Robust Control Systems: Examines techniques for designing controllers that remain stable and performant under uncertainty and disturbances. Concepts include H-infinity control, μ-synthesis, and parameter-dependent controllers.

Optimization in Control Applications: Covers mathematical optimization methods specifically tailored for control system design, including convex optimization, nonlinear programming, and heuristic algorithms for large-scale systems.

Digital Signal Processing for Control Systems: Combines digital signal processing theory with practical implementation in feedback control. Topics include discrete-time filtering, spectral analysis, digital PID controllers, and FPGA-based implementations.

Quantitative Finance Engineering: Applies control theory to financial modeling, including derivative pricing, portfolio optimization, risk management, and algorithmic trading strategies using stochastic control methods.
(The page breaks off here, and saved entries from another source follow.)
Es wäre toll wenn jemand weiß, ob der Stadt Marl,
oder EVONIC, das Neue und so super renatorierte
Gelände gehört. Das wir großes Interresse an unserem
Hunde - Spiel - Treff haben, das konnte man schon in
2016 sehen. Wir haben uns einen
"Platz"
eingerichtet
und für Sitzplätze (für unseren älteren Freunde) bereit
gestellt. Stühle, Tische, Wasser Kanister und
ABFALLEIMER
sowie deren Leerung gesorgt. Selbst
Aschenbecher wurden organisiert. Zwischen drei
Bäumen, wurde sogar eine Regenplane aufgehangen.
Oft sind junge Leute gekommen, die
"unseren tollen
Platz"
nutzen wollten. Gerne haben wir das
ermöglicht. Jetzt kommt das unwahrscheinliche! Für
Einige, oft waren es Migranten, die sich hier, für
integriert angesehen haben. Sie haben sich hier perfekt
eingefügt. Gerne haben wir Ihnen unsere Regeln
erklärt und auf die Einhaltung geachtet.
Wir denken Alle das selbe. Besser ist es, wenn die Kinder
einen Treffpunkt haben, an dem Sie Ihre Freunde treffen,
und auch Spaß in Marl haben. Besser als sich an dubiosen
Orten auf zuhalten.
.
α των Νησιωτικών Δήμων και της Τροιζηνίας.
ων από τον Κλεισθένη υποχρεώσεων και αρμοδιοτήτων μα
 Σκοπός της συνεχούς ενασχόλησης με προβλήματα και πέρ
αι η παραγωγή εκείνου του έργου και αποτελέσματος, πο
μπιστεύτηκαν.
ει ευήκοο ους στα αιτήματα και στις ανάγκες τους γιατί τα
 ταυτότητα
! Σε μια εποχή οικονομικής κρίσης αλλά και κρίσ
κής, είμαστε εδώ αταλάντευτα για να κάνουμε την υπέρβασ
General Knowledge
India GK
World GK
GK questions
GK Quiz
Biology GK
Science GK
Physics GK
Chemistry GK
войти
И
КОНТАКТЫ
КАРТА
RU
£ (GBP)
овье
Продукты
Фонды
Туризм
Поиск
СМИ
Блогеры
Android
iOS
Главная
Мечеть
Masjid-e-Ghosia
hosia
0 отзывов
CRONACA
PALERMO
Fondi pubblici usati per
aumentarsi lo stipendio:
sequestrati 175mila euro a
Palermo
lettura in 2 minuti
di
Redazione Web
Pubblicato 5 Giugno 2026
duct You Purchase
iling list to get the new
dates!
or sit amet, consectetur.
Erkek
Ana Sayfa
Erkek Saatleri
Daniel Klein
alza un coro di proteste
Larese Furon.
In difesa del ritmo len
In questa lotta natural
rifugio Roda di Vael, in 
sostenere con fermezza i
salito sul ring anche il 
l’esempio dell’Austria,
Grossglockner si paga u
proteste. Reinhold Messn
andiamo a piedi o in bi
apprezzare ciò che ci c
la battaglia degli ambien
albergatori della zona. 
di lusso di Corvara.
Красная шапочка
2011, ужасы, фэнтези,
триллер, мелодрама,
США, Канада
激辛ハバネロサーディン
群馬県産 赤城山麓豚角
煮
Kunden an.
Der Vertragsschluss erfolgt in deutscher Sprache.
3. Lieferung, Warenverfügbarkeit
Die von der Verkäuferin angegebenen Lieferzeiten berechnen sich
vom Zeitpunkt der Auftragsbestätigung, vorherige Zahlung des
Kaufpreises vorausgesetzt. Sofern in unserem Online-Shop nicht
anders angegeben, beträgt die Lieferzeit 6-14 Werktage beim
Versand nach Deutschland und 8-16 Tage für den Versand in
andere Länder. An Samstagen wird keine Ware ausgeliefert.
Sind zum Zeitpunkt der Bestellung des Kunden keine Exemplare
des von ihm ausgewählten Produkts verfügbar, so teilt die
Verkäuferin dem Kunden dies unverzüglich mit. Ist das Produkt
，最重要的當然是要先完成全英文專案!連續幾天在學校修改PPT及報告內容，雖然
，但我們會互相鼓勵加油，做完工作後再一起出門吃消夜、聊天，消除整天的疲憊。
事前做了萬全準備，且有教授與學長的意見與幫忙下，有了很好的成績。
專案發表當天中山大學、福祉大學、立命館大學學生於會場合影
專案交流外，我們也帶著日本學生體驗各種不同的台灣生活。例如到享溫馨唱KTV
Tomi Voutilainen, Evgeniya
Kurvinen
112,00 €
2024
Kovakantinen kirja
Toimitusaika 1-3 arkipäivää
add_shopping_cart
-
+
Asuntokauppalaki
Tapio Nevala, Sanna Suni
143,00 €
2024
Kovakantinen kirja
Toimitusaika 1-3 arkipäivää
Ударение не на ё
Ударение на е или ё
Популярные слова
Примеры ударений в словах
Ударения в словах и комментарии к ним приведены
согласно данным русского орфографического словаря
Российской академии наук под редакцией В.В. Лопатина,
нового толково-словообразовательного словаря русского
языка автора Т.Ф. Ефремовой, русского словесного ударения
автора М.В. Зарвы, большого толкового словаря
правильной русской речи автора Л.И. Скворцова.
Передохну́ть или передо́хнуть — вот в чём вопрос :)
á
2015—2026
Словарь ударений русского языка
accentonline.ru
Project-Based Learning Philosophy

The department emphasizes project-based learning as a core pedagogical strategy. Students begin with small group projects in the second year, progressing to increasingly complex individual or team-based capstone initiatives in the final year. Mini-projects are assigned every semester, allowing students to apply theoretical knowledge in practical settings.

Projects are selected from industry partnerships, research grants, and faculty-led initiatives. Each project undergoes rigorous evaluation using predefined criteria including innovation, technical merit, documentation quality, and presentation skills. Students receive mentorship from faculty members throughout the project lifecycle.

The final-year thesis/capstone project is a culmination of all learned concepts, requiring students to propose, implement, and evaluate a significant control system solution. Projects often result in publications, patents, or commercial applications, with many students presenting their work at national conferences.